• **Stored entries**
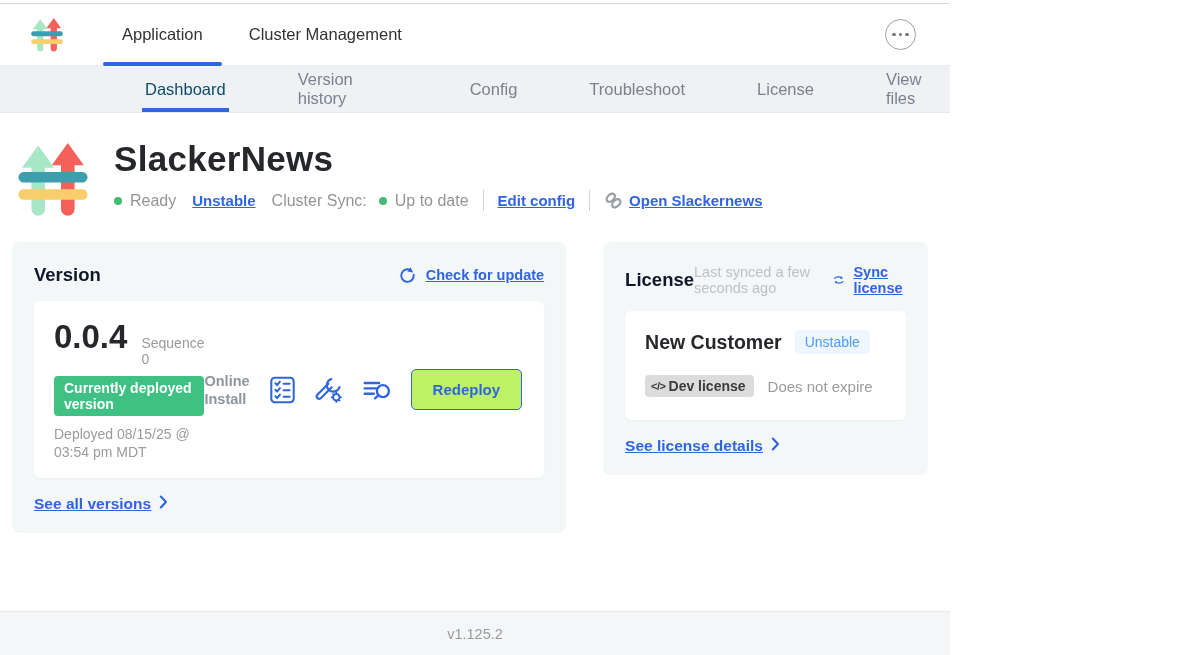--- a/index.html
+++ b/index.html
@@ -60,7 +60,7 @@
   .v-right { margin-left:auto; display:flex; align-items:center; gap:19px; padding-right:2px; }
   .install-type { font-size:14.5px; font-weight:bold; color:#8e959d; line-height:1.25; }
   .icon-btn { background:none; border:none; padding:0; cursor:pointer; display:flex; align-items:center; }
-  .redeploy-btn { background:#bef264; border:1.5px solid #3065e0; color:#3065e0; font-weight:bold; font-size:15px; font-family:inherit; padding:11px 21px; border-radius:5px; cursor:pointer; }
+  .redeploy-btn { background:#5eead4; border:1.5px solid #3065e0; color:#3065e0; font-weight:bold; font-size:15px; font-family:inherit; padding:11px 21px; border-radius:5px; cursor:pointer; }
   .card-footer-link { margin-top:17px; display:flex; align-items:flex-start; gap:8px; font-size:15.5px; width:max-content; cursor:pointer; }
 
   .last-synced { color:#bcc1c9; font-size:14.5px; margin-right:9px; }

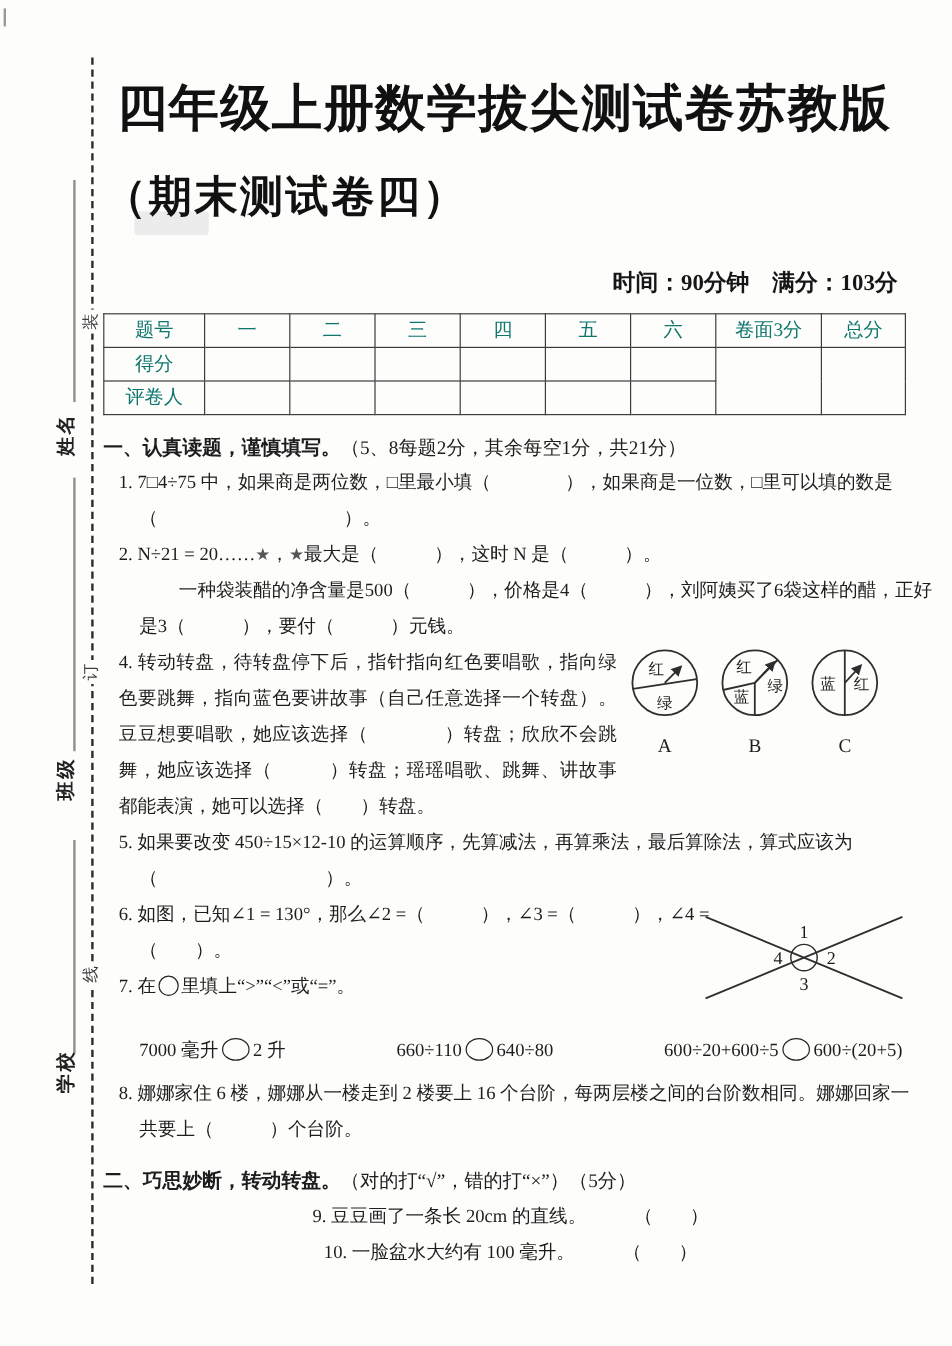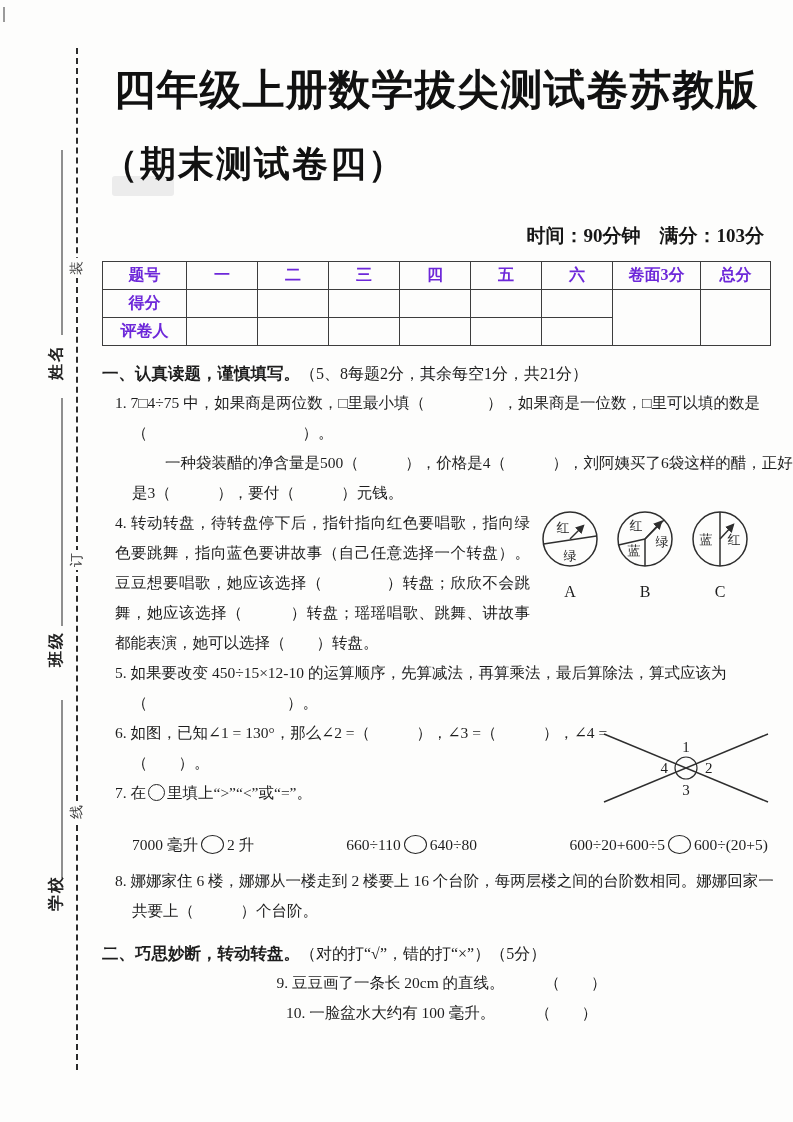--- a/index.html
+++ b/index.html
@@ -29,7 +29,7 @@
   .smudge { position:absolute; left:112px; top:176px; width:62px; height:20px; background:#ececec; border-radius:3px; }
 
   
-  .main { position:absolute; left:102px; top:0; width:668px; }
+  .main { position:absolute; left:86px; top:0; width:668px; }
   .title {
     margin-top:62px; text-align:center; font-size:42px; font-weight:bold;
     font-family:"Liberation Sans","DejaVu Sans",sans-serif; color:#111; letter-spacing:1px;

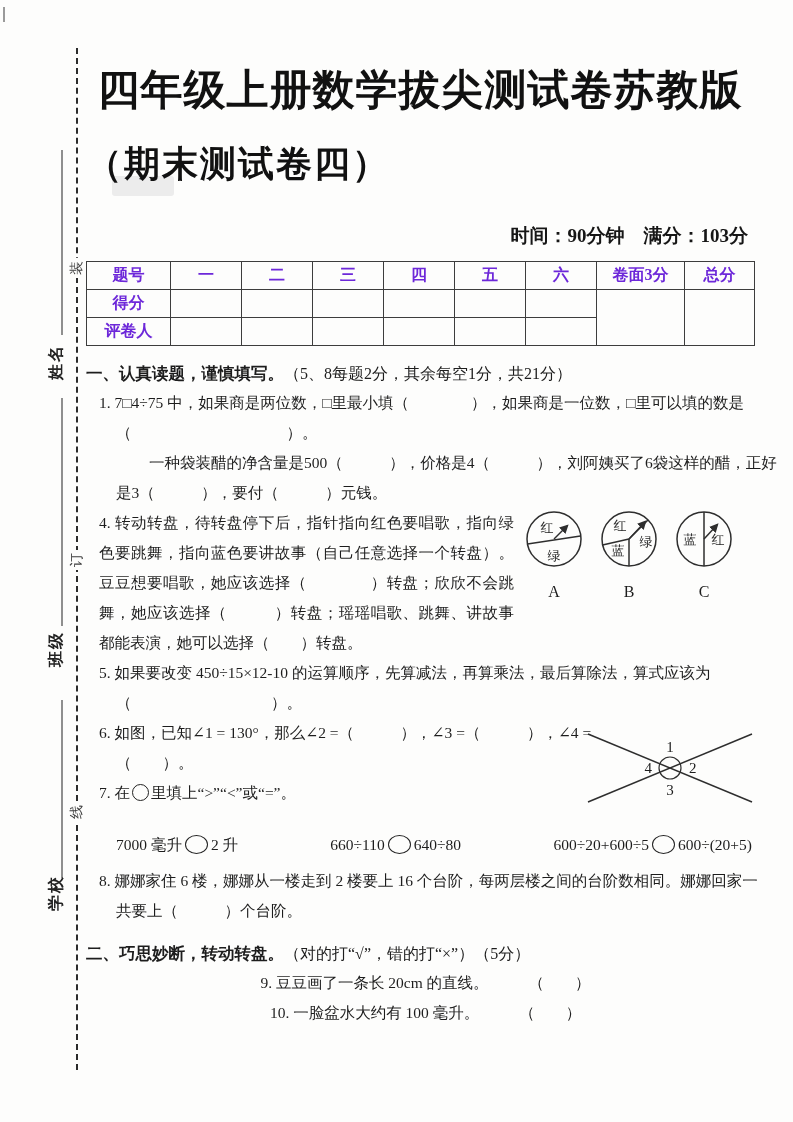--- a/index.html
+++ b/index.html
@@ -46,7 +46,7 @@
   table.score { border-collapse:collapse; margin-top:12px; width:668px; table-layout:fixed; }
   table.score th, table.score td {
     border:1.6px solid #3d3d3d; height:28px; text-align:center;
-    font-size:16px; font-weight:bold; color:#6d28d9; padding:0;
+    font-size:16px; font-weight:normal; color:#0f766e; padding:0;
   }
   col.c-label { width:84px; } col.c-num { width:71px; }
   col.c-paper { width:88px; } col.c-total { width:70px; }

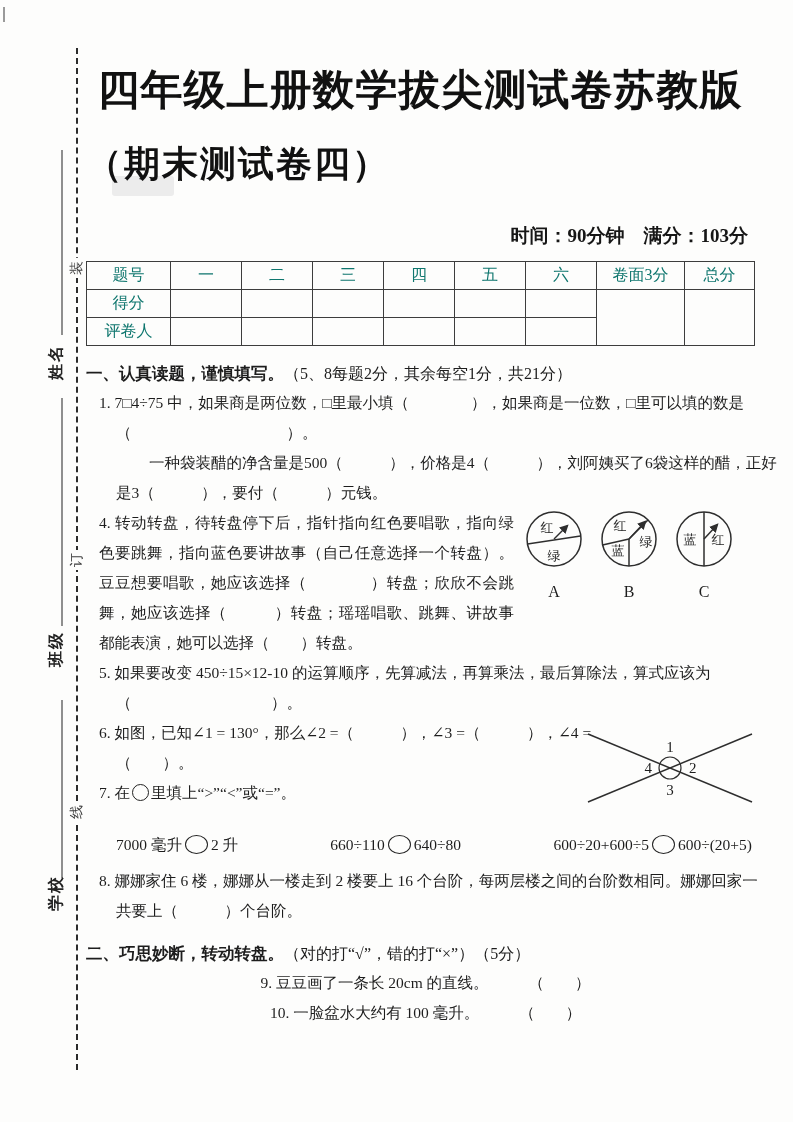--- a/index.html
+++ b/index.html
@@ -161,6 +161,9 @@
     <div class="line ind">（　　　　　　　　　　）。</div>
   </div>
 
+  <div class="q">
+    <div class="line"><span>2. N÷21 = 20……</span><span class="star">★</span><span>，</span><span class="star">★</span><span>最大是（　　　），这时 N 是（　　　）。</span></div>
+  </div>
 
   <div class="q">
     <div class="line ind2">一种袋装醋的净含量是500（　　　），价格是4（　　　），刘阿姨买了6袋这样的醋，正好</div>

• **WORK INSTRUCTION**
Using the records above, gather all lines where the string "position" is present.

• **SOLUTION TO THIS TASK**
   .smudge { position:absolute; left:112px; top:176px; width:62px; height:20px; background:#ececec; border-radius:3px; }
-  .main { position:absolute; left:102px; top:0; width:668px; }
+  .main { position:absolute; left:86px; top:0; width:668px; }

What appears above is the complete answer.